As with most artists, the Dalee s style evolved and changed over the years. In the later work, dating from about 1840 and from which this is a representation, Justus began drawing portraits exclusively in profile . . . "defining the subject s face in watercolor, the artist then rendered facial features in pink, drew the coat, vest and tie in black and outlined the suit collar and lapels with glazed highlights. In keeping with the fashions of the period, Dalee also delineated individual sections of the man s hair with smooth meticulous brushstrokes. This special treatment was a feature particularly suited to profile portraiture and proved a successful focus for his work", according to the biographical material found in Folk Art s Many Faces . . . Portraits in the New York State Historical Association. The Dalee's work is represented in the collections of the Abby Aldrich Rockefeller Folk Art Center in Williamsburg and the New York State Historical Association in Cooperstown, New York as well as in other numerous museums and collections.
This particular pair of watercolor portrait miniatures appear to be family members . . . Dalee descended from the Minton/Beaugard families in New Orleans. On the reverse of the lady is written:
Theodosia Reeve Minton (Minten)
Born June 1st 1790
Died in the year 1852
Grandmother Minton
Mother of H. M. Dalee
These are watercolor profiles. They were with a third one of a
Gentleman, on which was painted at the top, "Taken in 1846.
On the reverse of the young man in this frame is written 1846.

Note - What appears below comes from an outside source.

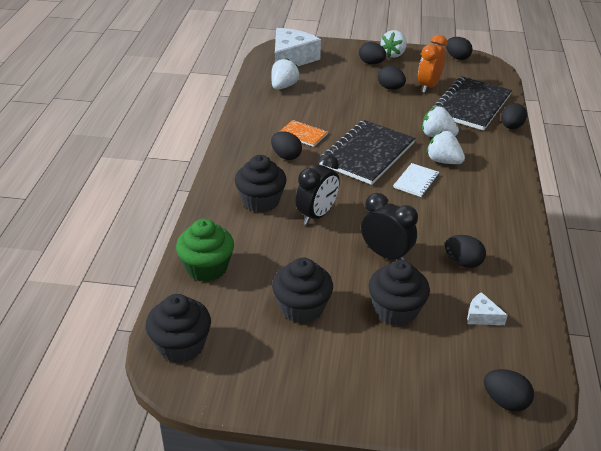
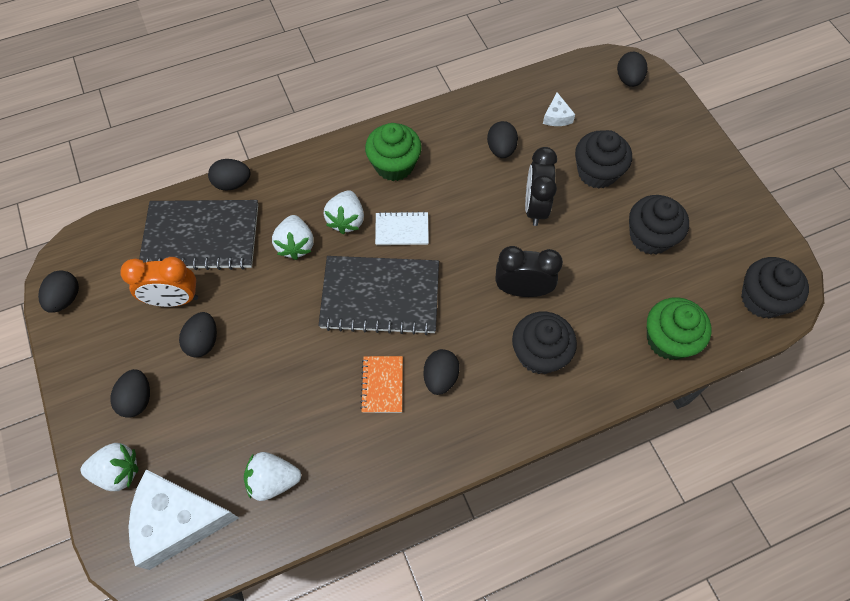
camera: 120 degrees left, 25 degrees up
white strawberry [381,30,407,58] -> white strawberry moved to [81,443,139,491]
none -> green cupcake [365,123,422,181]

While Justus Dalee was the head of a family group that produced quite similar portraits, recent research has found that many times they worked together on portraits and often portraits attributed to Justus were actually the work of his son Amon or his brother Richard, as they all painted in a similar style. 
The fact that his brother, Richard was married to Hanna Maria Dalee (H. M. Dalee) whose mother was Theodosia Reeve Minton would strongly indicate that this pair most likely was the work of Richard Dalee, though Justus was living in New York at the time as was his brother.  (This information was provided by Suzanne and Michael Payne, authors of To Please the Eye: Justus DaLee and His Family and published in Folk Art Magazine, Volume 29, Number4/Winter 2004/2005, by the American Folk Art Museum, New York, NY.) They go on to further suggest that "Knowledge that some portraits are the work of both hands and the similarity of these few signed examples, suggests that we should not distinguish between the portraits by the various family members at this time.  Unless a portrait is signed, it should be attributed to the DaLee family."
Matted and presented in a mahogany veneer frame with wavy glass, the portraits are in exceptionally fine condition and are excellent representations of the work of this very talented family of artists. Overall size is 9" long x 7" high.